Thank you for writing such wonderful books.
Alexisa N says
I’m extremely happy that things are working out so well for Matt and your family. I love stories with a happy ending.
My hope is that one day the US will have a system/ program where a health visitor would come assess the child in their home.
My dream is that all children are born healthy into a safe, loving family.

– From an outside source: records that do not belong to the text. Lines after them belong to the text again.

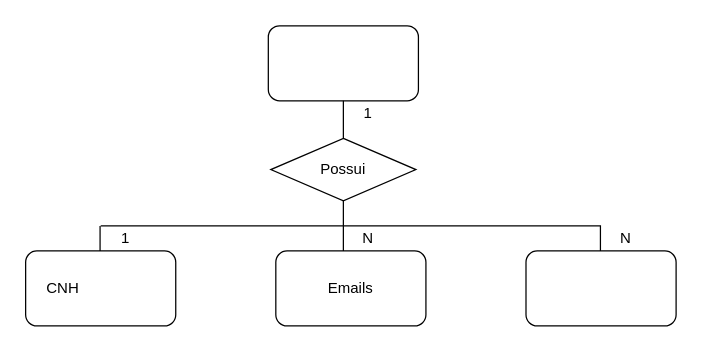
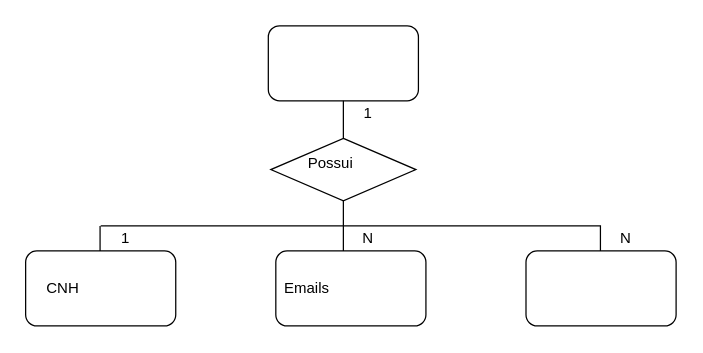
  <mxCell id="0" />
  <mxCell id="1" parent="0" />
  <mxCell id="2" value="" style="rounded=1;whiteSpace=wrap;html=1;" vertex="1" parent="1"><mxGeometry x="214" y="20" width="120" height="60" as="geometry" /></mxCell>
  <mxCell id="3" value="" style="rounded=1;whiteSpace=wrap;html=1;" vertex="1" parent="1"><mxGeometry x="20" y="200" width="120" height="60" as="geometry" /></mxCell>
  <mxCell id="4" value="" style="rounded=1;whiteSpace=wrap;html=1;" vertex="1" parent="1"><mxGeometry x="220" y="200" width="120" height="60" as="geometry" /></mxCell>
  <mxCell id="5" value="" style="rounded=1;whiteSpace=wrap;html=1;" vertex="1" parent="1"><mxGeometry x="420" y="200" width="120" height="60" as="geometry" /></mxCell>
  <mxCell id="6" value="" style="rhombus;whiteSpace=wrap;html=1;" vertex="1" parent="1"><mxGeometry x="216" y="110" width="116" height="50" as="geometry" /></mxCell>
- <mxCell id="7" value="Possui" style="text;html=1;strokeColor=none;fillColor=none;align=center;verticalAlign=middle;whiteSpace=wrap;rounded=0;" vertex="1" parent="1"><mxGeometry x="254" y="125" width="40" height="20" as="geometry" /></mxCell>
+ <mxCell id="7" value="Possui" style="text;html=1;strokeColor=none;fillColor=none;align=center;verticalAlign=middle;whiteSpace=wrap;rounded=0;" vertex="1" parent="1"><mxGeometry x="244" y="120" width="40" height="20" as="geometry" /></mxCell>
  <mxCell id="8" value="CNH" style="text;html=1;strokeColor=none;fillColor=none;align=center;verticalAlign=middle;whiteSpace=wrap;rounded=0;" vertex="1" parent="1"><mxGeometry x="30" y="220" width="40" height="20" as="geometry" /></mxCell>
- <mxCell id="9" value="Emails" style="text;html=1;strokeColor=none;fillColor=none;align=center;verticalAlign=middle;whiteSpace=wrap;rounded=0;" vertex="1" parent="1"><mxGeometry x="260" y="220" width="40" height="20" as="geometry" /></mxCell>
+ <mxCell id="9" value="Emails" style="text;html=1;strokeColor=none;fillColor=none;align=center;verticalAlign=middle;whiteSpace=wrap;rounded=0;" vertex="1" parent="1"><mxGeometry x="225" y="220" width="40" height="20" as="geometry" /></mxCell>
  <mxCell id="10" value="" style="endArrow=none;html=1;" edge="1" parent="1"><mxGeometry width="50" height="50" relative="1" as="geometry"><mxPoint x="274" y="80" as="sourcePoint" /><mxPoint x="274" y="110" as="targetPoint" /></mxGeometry></mxCell>
  <mxCell id="11" value="" style="endArrow=none;html=1;entryX=0.5;entryY=1;entryDx=0;entryDy=0;" edge="1" parent="1" target="6"><mxGeometry width="50" height="50" relative="1" as="geometry"><mxPoint x="274" y="180" as="sourcePoint" /><mxPoint x="300" y="160" as="targetPoint" /></mxGeometry></mxCell>
  <mxCell id="12" value="" style="endArrow=none;html=1;" edge="1" parent="1"><mxGeometry width="50" height="50" relative="1" as="geometry"><mxPoint x="80" y="180" as="sourcePoint" /><mxPoint x="480" y="180" as="targetPoint" /></mxGeometry></mxCell>
  <mxCell id="13" value="" style="endArrow=none;html=1;" edge="1" parent="1"><mxGeometry width="50" height="50" relative="1" as="geometry"><mxPoint x="479.5" y="200" as="sourcePoint" /><mxPoint x="479.5" y="180" as="targetPoint" /><Array as="points" /></mxGeometry></mxCell>
  <mxCell id="14" value="" style="endArrow=none;html=1;" edge="1" parent="1"><mxGeometry width="50" height="50" relative="1" as="geometry"><mxPoint x="79.5" y="200" as="sourcePoint" /><mxPoint x="79.5" y="180" as="targetPoint" /><Array as="points" /></mxGeometry></mxCell>
  <mxCell id="15" value="" style="endArrow=none;html=1;" edge="1" parent="1"><mxGeometry width="50" height="50" relative="1" as="geometry"><mxPoint x="274" y="200" as="sourcePoint" /><mxPoint x="274" y="180" as="targetPoint" /><Array as="points" /></mxGeometry></mxCell>
  <mxCell id="16" value="1" style="text;html=1;strokeColor=none;fillColor=none;align=center;verticalAlign=middle;whiteSpace=wrap;rounded=0;" vertex="1" parent="1"><mxGeometry x="274" y="80" width="40" height="20" as="geometry" /></mxCell>
  <mxCell id="17" value="N" style="text;html=1;strokeColor=none;fillColor=none;align=center;verticalAlign=middle;whiteSpace=wrap;rounded=0;" vertex="1" parent="1"><mxGeometry x="480" y="180" width="40" height="20" as="geometry" /></mxCell>
  <mxCell id="18" value="N" style="text;html=1;strokeColor=none;fillColor=none;align=center;verticalAlign=middle;whiteSpace=wrap;rounded=0;" vertex="1" parent="1"><mxGeometry x="274" y="180" width="40" height="20" as="geometry" /></mxCell>
  <mxCell id="19" value="&lt;div&gt;1&lt;/div&gt;" style="text;html=1;strokeColor=none;fillColor=none;align=center;verticalAlign=middle;whiteSpace=wrap;rounded=0;" vertex="1" parent="1"><mxGeometry x="80" y="180" width="40" height="20" as="geometry" /></mxCell>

NOW FROM A COMPLETELY SELFISH STAND POINT…………………
My hope is to find a career that I love, that way I’d never have to go to work.
My dream is to win the largest drawing of the Mega Millions lottery. Then I could donate all my time to cause I beleive in and contribute accordingly.
H.B. says
Thank you for the post RJ. I enjoy reading your post every year and I feel like I’ve learned a lot over the years. My hope and dreams are pretty much the same in that I hope that our children grow up to be respectful, considerate and compassionate individuals.
Caryl Jannie Lazo says
I hope that by 2020, after I graduate my MA in Clinical Psych, I’d get my license as a registered Psychologist. It’s always been my dream to help people in ways I could especially children. Thank you for sharing this with us, it’s truly inspiring!
Kelly says
I loved hearing about your hopes and dreams for Matt. And you were lovingly transparent about your fears … I sometimes think people see moms and dads who have kids with special needs as super parents … and they are. They work super hard and they dream super big. But they are parents, period, and you have conveyed this so well.
My hope is that every foster child that comes through my home remembers they are loved, remembers the feeling of love even if they don’t remember me. And I hope someday that I’ll get to see and hug my longest placement again.